**Transcribed page contents:**
--------------------

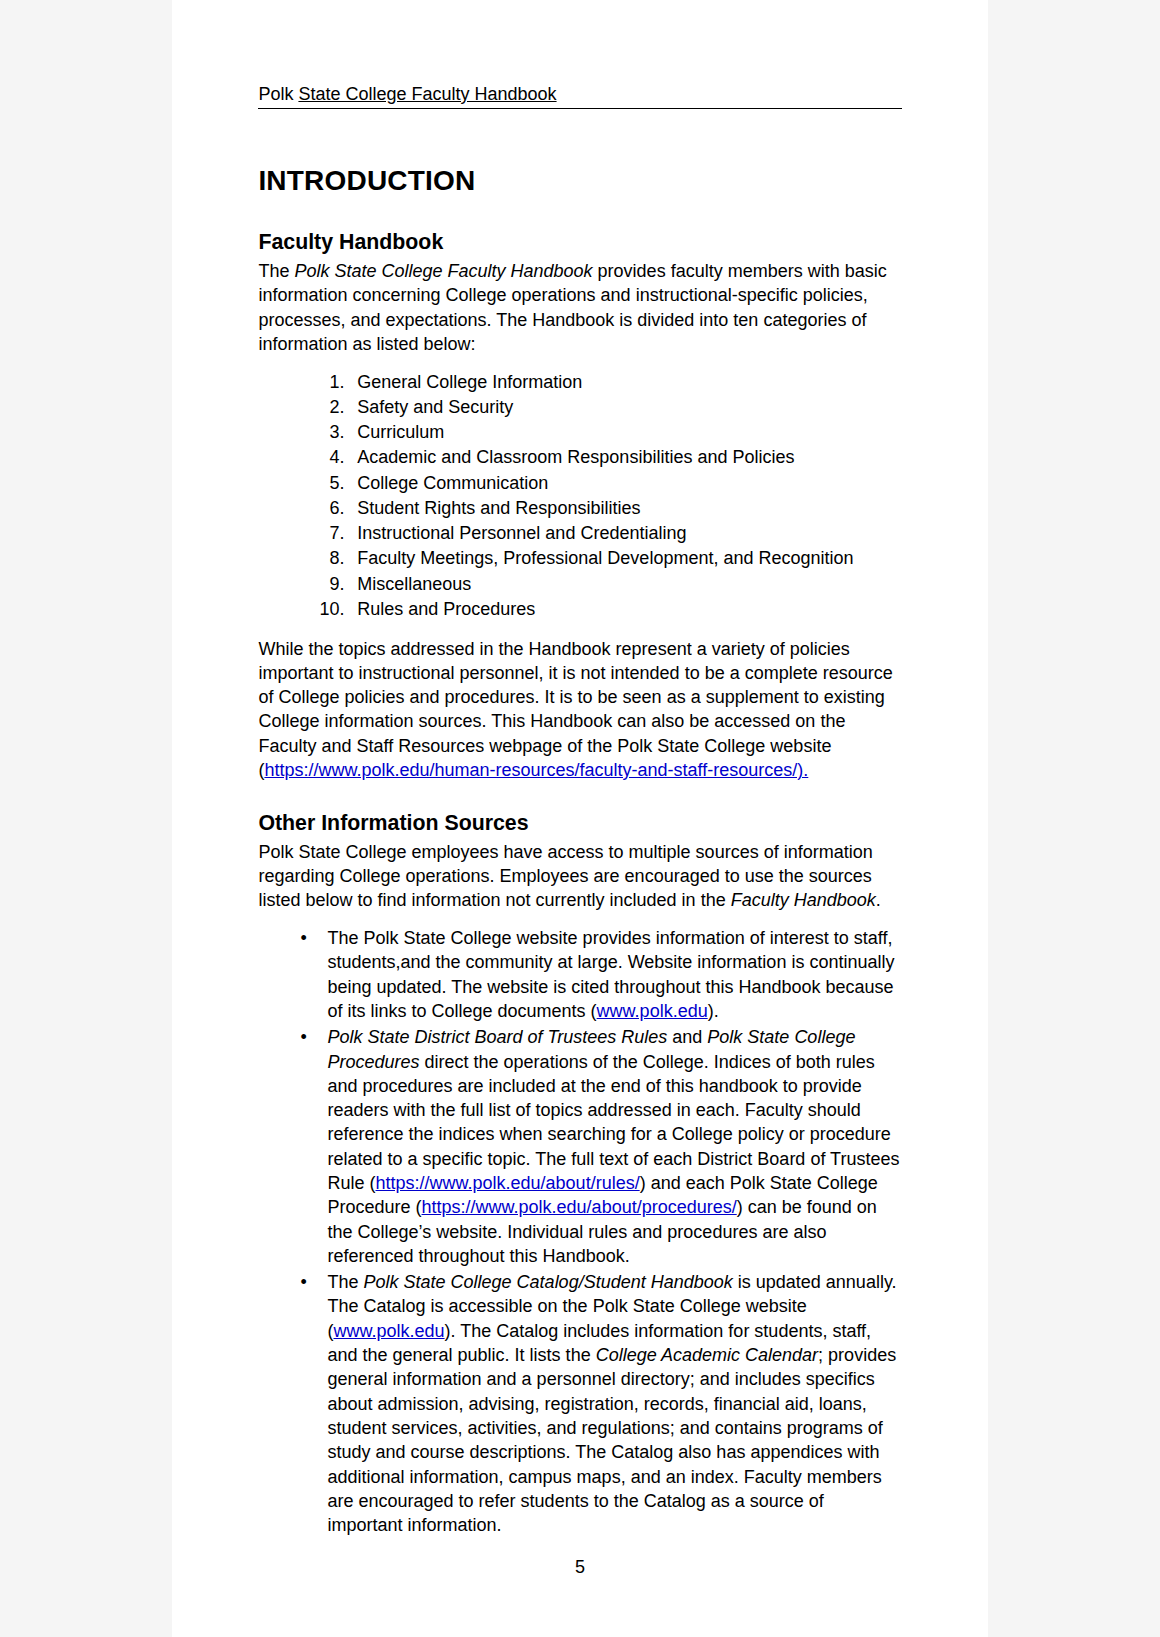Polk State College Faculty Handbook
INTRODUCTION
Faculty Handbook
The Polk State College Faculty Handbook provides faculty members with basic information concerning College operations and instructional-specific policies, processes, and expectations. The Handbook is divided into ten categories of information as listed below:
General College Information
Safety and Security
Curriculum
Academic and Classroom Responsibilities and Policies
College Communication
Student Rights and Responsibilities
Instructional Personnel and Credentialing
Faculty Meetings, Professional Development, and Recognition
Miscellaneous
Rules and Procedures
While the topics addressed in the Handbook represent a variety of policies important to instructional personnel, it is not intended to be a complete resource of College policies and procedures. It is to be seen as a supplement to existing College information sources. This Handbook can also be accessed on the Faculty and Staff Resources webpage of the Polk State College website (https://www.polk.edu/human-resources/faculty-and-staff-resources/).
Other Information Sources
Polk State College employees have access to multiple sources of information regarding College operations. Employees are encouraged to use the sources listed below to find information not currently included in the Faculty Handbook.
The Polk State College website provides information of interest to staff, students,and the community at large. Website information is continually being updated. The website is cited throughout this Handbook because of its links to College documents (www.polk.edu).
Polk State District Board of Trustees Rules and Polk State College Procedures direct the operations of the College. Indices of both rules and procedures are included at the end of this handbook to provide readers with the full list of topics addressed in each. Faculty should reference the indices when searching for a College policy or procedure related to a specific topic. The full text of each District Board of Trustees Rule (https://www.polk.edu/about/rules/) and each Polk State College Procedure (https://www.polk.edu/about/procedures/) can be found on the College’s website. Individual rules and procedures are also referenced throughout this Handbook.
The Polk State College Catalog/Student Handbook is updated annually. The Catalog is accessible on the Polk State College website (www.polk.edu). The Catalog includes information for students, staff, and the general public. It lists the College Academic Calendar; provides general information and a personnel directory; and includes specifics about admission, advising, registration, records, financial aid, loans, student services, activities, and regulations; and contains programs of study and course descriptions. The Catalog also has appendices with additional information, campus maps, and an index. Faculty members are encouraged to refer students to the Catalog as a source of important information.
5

--------------------

**About this task:** The count alone is needed: how many lines of these entries contain the word "Responsibilities"?

**Task response:** 2